The following is a post from Wilton’s First Selectwoman Lynne Vanderslice. She wants to draw attention to the recently announced plan from Gov. Ned Lamont to push teacher pension costs to municipalities, something that will increase town taxes. The Education Committee, which will hear testimony on the also-controversial school regionalization proposals on Friday, March 1 will also hear testimony on the teacher pension cost sharing proposal at the same hearing.
UPDATE ON HB 7150, the Governor’s implementer bill for his TEACHER PENSION SHARING proposal: The Education Committee public hearing on the bill, which requires local school district/municipal participation in the cost of the annual pension contribution for their current teachers, is being held this Friday, March 1 at 1 p.m. in conjunction with the public hearing on the school regionalization bills. If you are writing or speaking on one of those bills, you might also want to make separate commentary on this bill, which you can find online. Please note the bill consists of the current statutes, with the proposed changes underlined.
Here is a short summary and some facts about what it will mean for Wilton:
- Non Distressed Municipalities must contribute 25% of the plan’s normal (current teacher) contribution, plus 1% for every 1% the municipality’s average teachers’ salary exceed the state median pensionable salary.

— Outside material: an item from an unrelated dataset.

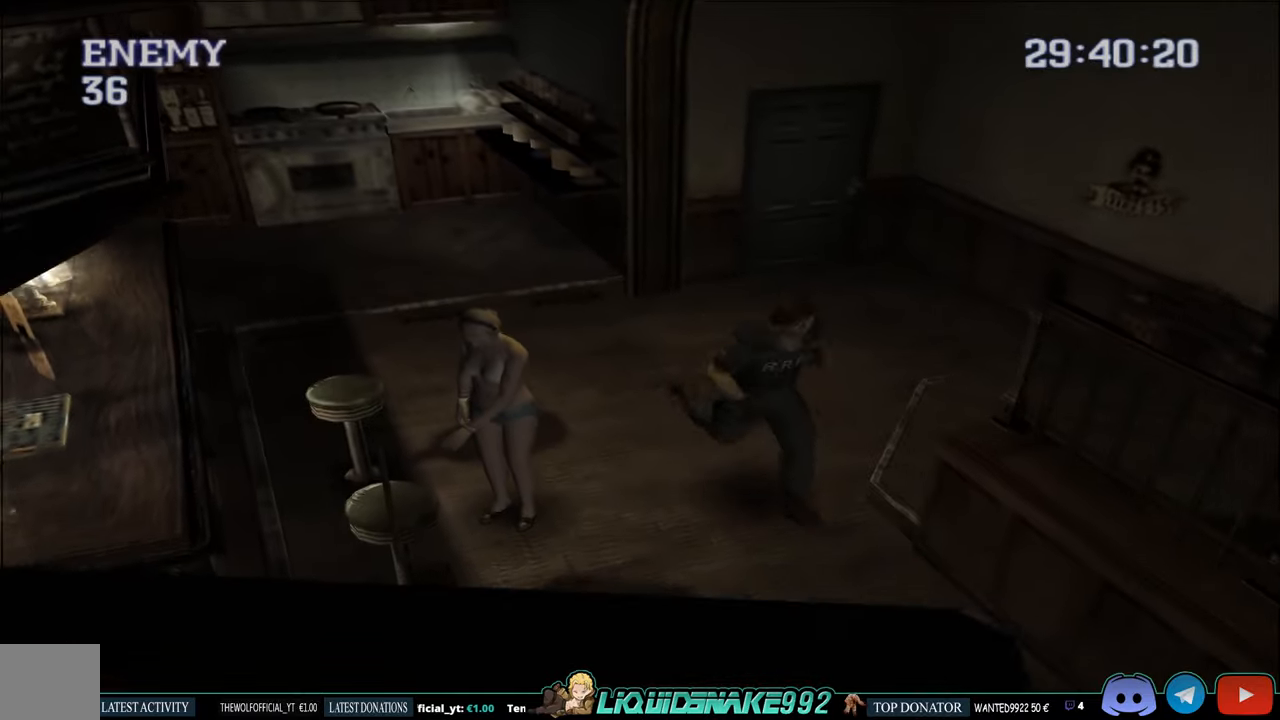
{"buttons": ["CIRCLE", "DPAD_UP"], "left_stick": "center", "right_stick": "center", "events": []}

- According to the Governor’s budget, Wilton’s average teachers’ salary exceeds the mean by 25%, so Wilton’s share would be 50% of the normal.
- Proposed three-year phase in costs are as follows: $463,000, $956,000 and $1,389,000.
We have been expecting this push down for a number of years. The State’s contribution, on behalf of Wilton teachers, has grown from $7.1 million in FY2015 to $14.7 million in FY2018.
There is plenty of blame to go around starting back in the 1930s when the state began offering pensions, but didn’t make the required contributions. Also it was a poor decision to negotiate pension separately from wages and other benefits, but that is where we are with the State negotiating the pension and the Board of Education negotiating wages, and the other elements of our contract with the teachers. If Wilton is going to be forced to pay, our elected representatives must have a say in the negotiations. They currently do not.
With all this said, there is the potential for a larger share or a change. Remember, Gov. Malloy proposed a larger share of both the normal and legacy costs, which the Legislature opposed. Will this be more palatable for some legislators, as the 25 municipalities identified as distressed are only required to contribute 5%?
This proposal requires union concessions, which will be a big hurdle.
Without comments, legislators may feel it is acceptable as is.